Middle entries Bad Writer and Lab Rats are the most fun, swinging into black comedy at points. Bad Writer depicts the falling apart of cheerful rich girl Olivia’s life over the course of a Very Bad Day. Her room mates can’t stand her all of a sudden, and she has to escape a murder plot. It’s very Stranger Than Fiction and plays with the writer’s voice format gleefully.
The group tension in Lab Rats is also highly effective, as ruthless businessman Edmund locks his own research team into a plastic prison to discover which one of them has stolen a highly profitable breakthrough discovery. The sparking of jealous wife against Edmund’s suspected lover, as well as the rivalry between the scientist who slaved on the formula versus the newcomer who cracked it, are all great screen fodder.
Arguably the weakest two of Bloodride are The Old School and The Elephant In The Room. The former is certainly the scariest of the bunch but leans a little too hard into standard horror tropes as new primary school teacher Sanna uncovers the dark history of the finally reopened Asak school, closed for the past 40 years. The latter will ring true for anyone who has attended an office party as revellers get increasingly drunk but skirt around a suspicious horrific accident that left one teammate hospitalised with a smashed face just weeks earlier. This episode has good characters and good payoff at the end, but the middle lacks an individual spark of its own.
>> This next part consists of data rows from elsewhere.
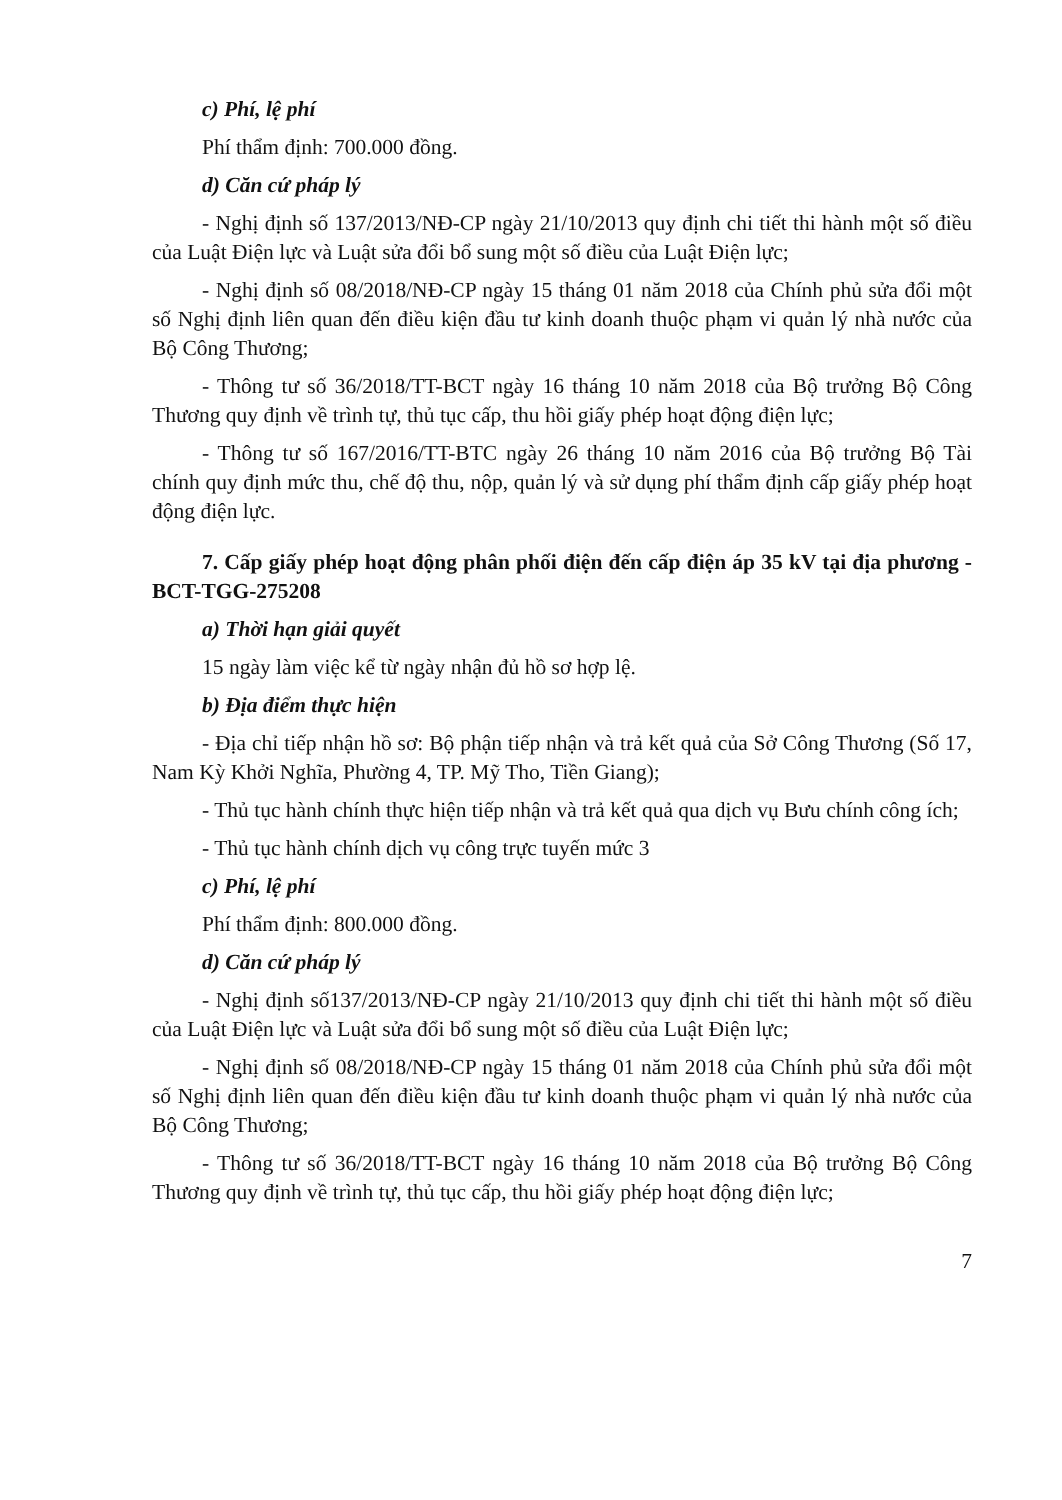c) Phí, lệ phí
Phí thẩm định: 700.000 đồng.
d) Căn cứ pháp lý
- Nghị định số 137/2013/NĐ-CP ngày 21/10/2013 quy định chi tiết thi hành một số điều của Luật Điện lực và Luật sửa đổi bổ sung một số điều của Luật Điện lực;
- Nghị định số 08/2018/NĐ-CP ngày 15 tháng 01 năm 2018 của Chính phủ sửa đổi một số Nghị định liên quan đến điều kiện đầu tư kinh doanh thuộc phạm vi quản lý nhà nước của Bộ Công Thương;
- Thông tư số 36/2018/TT-BCT ngày 16 tháng 10 năm 2018 của Bộ trưởng Bộ Công Thương quy định về trình tự, thủ tục cấp, thu hồi giấy phép hoạt động điện lực;
- Thông tư số 167/2016/TT-BTC ngày 26 tháng 10 năm 2016 của Bộ trưởng Bộ Tài chính quy định mức thu, chế độ thu, nộp, quản lý và sử dụng phí thẩm định cấp giấy phép hoạt động điện lực.
7. Cấp giấy phép hoạt động phân phối điện đến cấp điện áp 35 kV tại địa phương - BCT-TGG-275208
a) Thời hạn giải quyết
15 ngày làm việc kể từ ngày nhận đủ hồ sơ hợp lệ.
b) Địa điểm thực hiện
- Địa chỉ tiếp nhận hồ sơ: Bộ phận tiếp nhận và trả kết quả của Sở Công Thương (Số 17, Nam Kỳ Khởi Nghĩa, Phường 4, TP. Mỹ Tho, Tiền Giang);
- Thủ tục hành chính thực hiện tiếp nhận và trả kết quả qua dịch vụ Bưu chính công ích;
- Thủ tục hành chính dịch vụ công trực tuyến mức 3
c) Phí, lệ phí
Phí thẩm định: 800.000 đồng.
d) Căn cứ pháp lý
- Nghị định số137/2013/NĐ-CP ngày 21/10/2013 quy định chi tiết thi hành một số điều của Luật Điện lực và Luật sửa đổi bổ sung một số điều của Luật Điện lực;
- Nghị định số 08/2018/NĐ-CP ngày 15 tháng 01 năm 2018 của Chính phủ sửa đổi một số Nghị định liên quan đến điều kiện đầu tư kinh doanh thuộc phạm vi quản lý nhà nước của Bộ Công Thương;
- Thông tư số 36/2018/TT-BCT ngày 16 tháng 10 năm 2018 của Bộ trưởng Bộ Công Thương quy định về trình tự, thủ tục cấp, thu hồi giấy phép hoạt động điện lực;
7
Inevitably you’ll have favourite episodes and ones you aren’t so keen on but Bloodride succeeds in keeping the standard high throughout. The tales are short, snappy, and on the whole keep you guessing as to where they are going. It never swings too hard into excessive gore nor does it get too high concept (which Black Mirror can sometimes get bogged down in). Instead, the stories are rightly centred on the failings of people and each episode keeps the tone perfectly balanced. Pay your fare, mumble an ignored greeting to the driver, and let Bloodride take you into October’s long and chilly night.